The time that each hospital performed any type of surgery is over. This is the patient's benefit. Yet often hospitals are struggling to stop operations that they do not quite have the fingers.
Practice makes perfect. It applies to teach cycling, swimming and cutting into a human body.Surgeons must often sufficient to perform an operation in order to hold the often complex skills in the fingers.
Twenty surgery for bladder cancer tumors, fifty operations in breast cancer and at least twenty surgeries per year at an enlarged abdominal aorta: standards that medical specialists have devised and controlled by the Health Inspectorate.
The conclusion of the inspection: this is the right direction, but some hospitals are lagging behind. Still, there are hospitals that have little experience with bladder cancer surgery, but continue along here anyway. Fifteen hospitals did not reach the target last year. Of these, five were significantly below standard.
,, If a hospital has almost the norm of twenty, can you say, it'll be good next year, but hospitals are around ten operations should only do one thing: stop, '' says director Jon Schaefer of medical research MediQuest.
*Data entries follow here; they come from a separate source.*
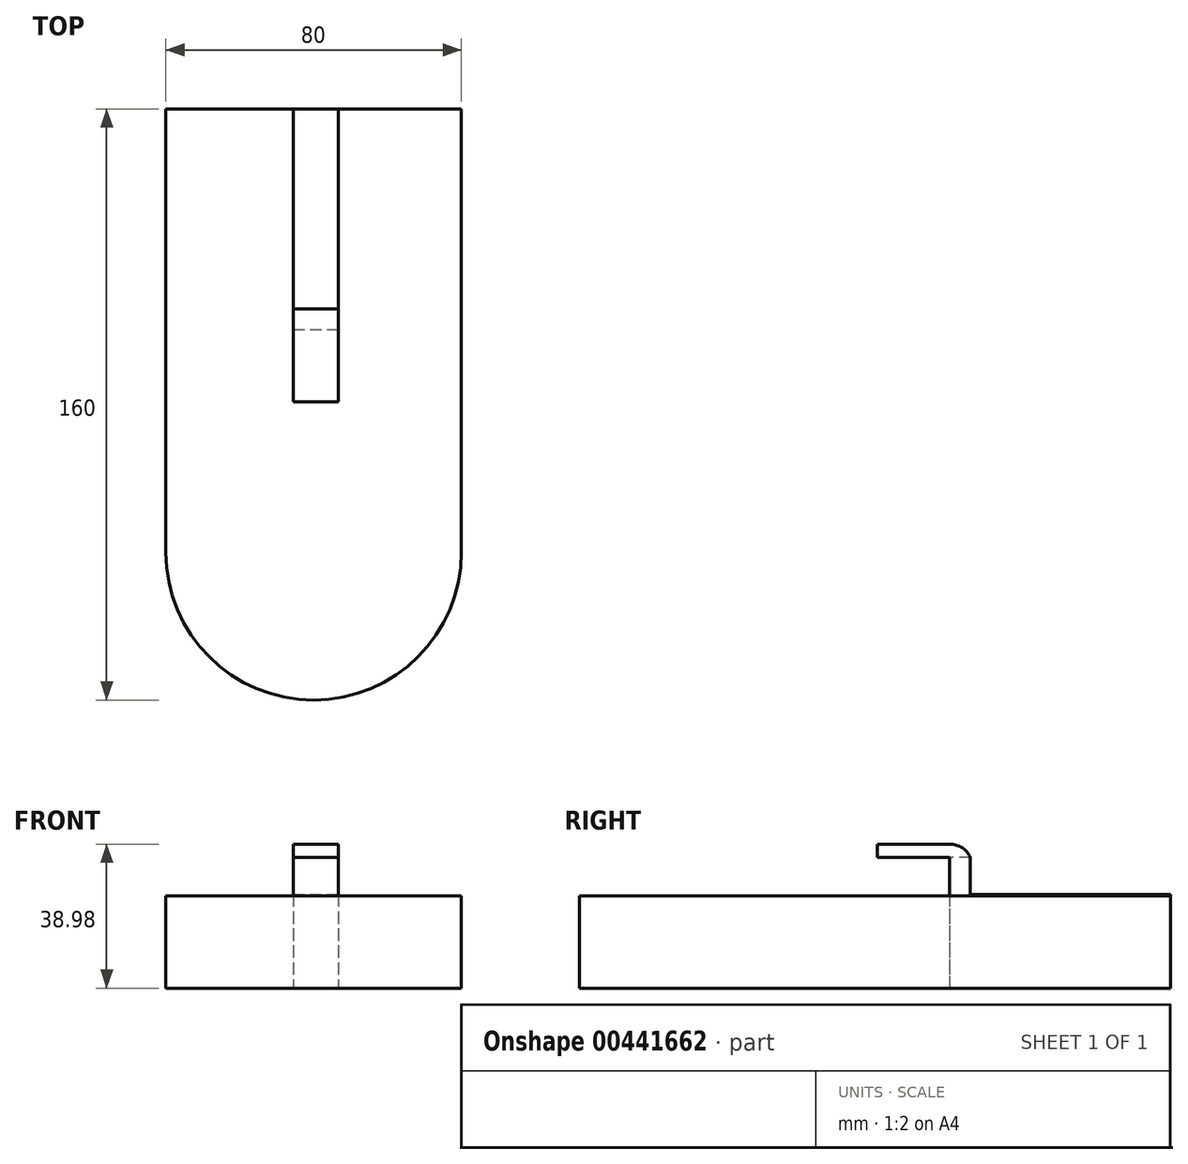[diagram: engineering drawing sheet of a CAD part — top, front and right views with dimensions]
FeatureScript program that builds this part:
annotation { "Feature Type Name" : "Feature", "Feature Type Description" : "" }
export const myFeature = defineFeature(function(context is Context, id is Id, definition is map)
    precondition{}
    {
        {
            var Q0;
            Q0=qCreatedBy(makeId("Top.planeOp"),FACE);
            var sketch = newSketch(context, id + "F0", { "sketchPlane" : qUnion([Q0])});
            skLineSegment(sketch, "E0.bottom", {"start": v(-40.6, 58.96) * mm, "end": v(39.4, 58.96) * mm});
            skLineSegment(sketch, "E0.top", {"start": v(-40.6, -61.04) * mm, "end": v(39.4, -61.04) * mm});
            skLineSegment(sketch, "E0.left", {"start": v(-40.6, 58.96) * mm, "end": v(-40.6, -61.04) * mm});
            skLineSegment(sketch, "E0.right", {"start": v(39.4, 58.96) * mm, "end": v(39.4, -61.04) * mm});
            skLineSegment(sketch, "E1.bottom", {"start": v(-6.08, 58.96) * mm, "end": v(6.08, 58.96) * mm});
            skLineSegment(sketch, "E1.top", {"start": v(-6.08, -0.8) * mm, "end": v(6.08, -0.8) * mm});
            skLineSegment(sketch, "E1.left", {"start": v(-6.08, 58.96) * mm, "end": v(-6.08, -0.8) * mm});
            skLineSegment(sketch, "E1.right", {"start": v(6.08, 58.96) * mm, "end": v(6.08, -0.8) * mm});
            skPoint(sketch, "E1.middle", {"position": v(0, 29.08) * mm});
            skLineSegment(sketch, "E2.top", {"start": v(-6.08, 76.04) * mm, "end": v(6.08, 76.04) * mm});
            skLineSegment(sketch, "E2.left", {"start": v(-6.08, 58.96) * mm, "end": v(-6.08, 76.04) * mm});
            skLineSegment(sketch, "E2.right", {"start": v(6.08, 58.96) * mm, "end": v(6.08, 76.04) * mm});
            skArc(sketch, "E3", {"start": v(-40.6, -61.04) * mm, "mid": v(-0.6, -101.04) * mm, "end": v(39.4, -61.04) * mm});
            skSolve(sketch);
        }
        {
            var Q0;
            Q0=makeQuery(id+"F0.imprint","IMPRINT",FACE,{"disambiguationData":[TD([[makeQuery(id+"F0.imprint","IMPRINT",EDGE,{"derivedFrom":sQuery(id+"F0.wireOp",EDGE,"E0.top")}),1.0]])]});
            var Q1;
            Q1=makeQuery(id+"F0.imprint","IMPRINT",FACE,{"disambiguationData":[TD([[makeQuery(id+"F0.imprint","IMPRINT",EDGE,{"derivedFrom":sQuery(id+"F0.wireOp",EDGE,"E0.top")}),-1.0]])]});
            extrude(context, id + "F1", {"entities" : qUnion([Q0, Q1]), "depth" : 25 * mm});
        }
        {
            var Q0;
            Q0=makeQuery(id+"F0.imprint","IMPRINT",FACE,{"disambiguationData":[TD([[makeQuery(id+"F0.imprint","IMPRINT",EDGE,{"derivedFrom":sQuery(id+"F0.wireOp",EDGE,"E1.top")}),1.0]])]});
            var Q1;
            Q1=makeQuery(id+"F0.imprint","IMPRINT",FACE,{"disambiguationData":[TD([[makeQuery(id+"F0.imprint","IMPRINT",EDGE,{"derivedFrom":sQuery(id+"F0.wireOp",EDGE,"E1.bottom")}),1.0]])]});
            extrude(context, id + "F2", {"entities" : qUnion([Q0, Q1]), "depth" : 25.4 * mm});
        }
        {
            var Q0;
            Q0=makeQuery(id+"F2.opExtrude","CAP_FACE",FACE,{"disambiguationData":[OSD([sQuery(id+"F0.wireOp",EDGE,"E1.top"),sQuery(id+"F0.wireOp",EDGE,"E1.left"),sQuery(id+"F0.wireOp",EDGE,"E1.right"),sQuery(id+"F0.wireOp",EDGE,"E2.top"),sQuery(id+"F0.wireOp",EDGE,"E2.left"),sQuery(id+"F0.wireOp",EDGE,"E2.right")])],"isStart":false});
            var sketch = newSketch(context, id + "F3", { "sketchPlane" : qUnion([Q0])});
            skLineSegment(sketch, "E4.bottom", {"start": v(-6.08, -0.8) * mm, "end": v(6.08, -0.8) * mm});
            skLineSegment(sketch, "E4.top", {"start": v(-6.08, 4.76) * mm, "end": v(6.08, 4.76) * mm});
            skLineSegment(sketch, "E4.left", {"start": v(-6.08, -0.8) * mm, "end": v(-6.08, 4.76) * mm});
            skLineSegment(sketch, "E4.right", {"start": v(6.08, -0.8) * mm, "end": v(6.08, 4.76) * mm});
            skLineSegment(sketch, "E5.bottom", {"start": v(6.08, -0.8) * mm, "end": v(-6.08, -0.8) * mm});
            skLineSegment(sketch, "E5.top", {"start": v(6.08, -0.8) * mm, "end": v(-6.08, -0.8) * mm});
            skLineSegment(sketch, "E5.left", {"start": v(6.08, -0.8) * mm, "end": v(6.08, -0.8) * mm});
            skLineSegment(sketch, "E5.right", {"start": v(-6.08, -0.8) * mm, "end": v(-6.08, -0.8) * mm});
            skSolve(sketch);
        }
        {
            var Q0;
            Q0=makeQuery(id+"F3.imprint","IMPRINT",FACE,{"disambiguationData":[TD([[makeQuery(id+"F3.imprint","IMPRINT",EDGE,{"derivedFrom":sQuery(id+"F3.wireOp",EDGE,"E4.top")}),-1.0]])]});
            extrude(context, id + "F4", {"entities" : qUnion([Q0]), "operationType" : NewBodyOperationType.ADD, "depth" : 10 * mm});
        }
        {
            var Q0;
            Q0=makeQuery(id+"F4.boolean.opBoolean","MERGE",FACE,{"derivedFrom":[makeQuery(id+"F2.opExtrude","SWEPT_FACE",FACE,{"disambiguationData":[OSD([sQuery(id+"F0.wireOp",EDGE,"E1.right"),sQuery(id+"F0.wireOp",EDGE,"E2.right")])]}),makeQuery(id+"F4.opExtrude","SWEPT_FACE",FACE,{"disambiguationData":[OSD([sQuery(id+"F3.wireOp",EDGE,"E4.right")])]})]});
            var sketch = newSketch(context, id + "F5", { "sketchPlane" : qUnion([Q0])});
            skLineSegment(sketch, "E6.bottom", {"start": v(-0.8, 35.4) * mm, "end": v(-20.38, 35.4) * mm});
            skLineSegment(sketch, "E6.top", {"start": v(-0.8, 38.98) * mm, "end": v(-20.38, 38.98) * mm});
            skLineSegment(sketch, "E6.left", {"start": v(-0.8, 35.4) * mm, "end": v(-0.8, 38.98) * mm});
            skLineSegment(sketch, "E6.right", {"start": v(-20.38, 35.4) * mm, "end": v(-20.38, 38.98) * mm});
            skArc(sketch, "E7", {"start": v(4.76, 35.4) * mm, "mid": v(2.5, 38) * mm, "end": v(-0.8, 38.98) * mm});
            skSolve(sketch);
        }
        {
            var Q0;
            Q0=makeQuery(id+"F5.imprint","IMPRINT",FACE,{"disambiguationData":[TD([[makeQuery(id+"F5.imprint","IMPRINT",EDGE,{"derivedFrom":sQuery(id+"F5.wireOp",EDGE,"E6.left")}),-1.0]])]});
            var Q1;
            Q1=makeQuery(id+"F5.imprint","IMPRINT",FACE,{"disambiguationData":[TD([[makeQuery(id+"F5.imprint","IMPRINT",EDGE,{"derivedFrom":sQuery(id+"F5.wireOp",EDGE,"E6.bottom")}),-1.0]])]});
            extrude(context, id + "F6", {"entities" : qUnion([Q0, Q1]), "operationType" : NewBodyOperationType.ADD, "depth" : -12.2 * mm});
        }
    });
The standard for bladder cancer surgery has been around for several years and hospitals have been plenty of time to take action, says Schaefer. ,, The results in bladder cancer really stand out. A year earlier the figures were comparable. There is no real improvement has occurred. ''
This improvement does have taken place in recent years in other cancer types, the data show the AD Hospital Top 100. In breast cancer, colon cancer, esophageal cancer and pancreatic cancer or satisfy all hospitals now up to standards.
Thus, the highly specialized care for pediatric oncology is now concentrated in a few centers in the country. Schaefer: ,, Keep in mind that the Dutch standards are not as strict. The standards of good cancer care in Europe are much higher than in the Netherlands. So there are really still room for improvement. ''
Tightening of standards will ensure that hospitals must increasingly choose what we do and what not. Choose to stop operations can be a good choice, as is evident from the Top 100. In the highest echelons of the list are not only tertiary hospitals, but also local hospitals that focus on common, simplified procedures.
The winner of the Top 100 this year is their example: Beatrix Ill enhuis Gorinchem refer patients for complex operations to Dordrecht.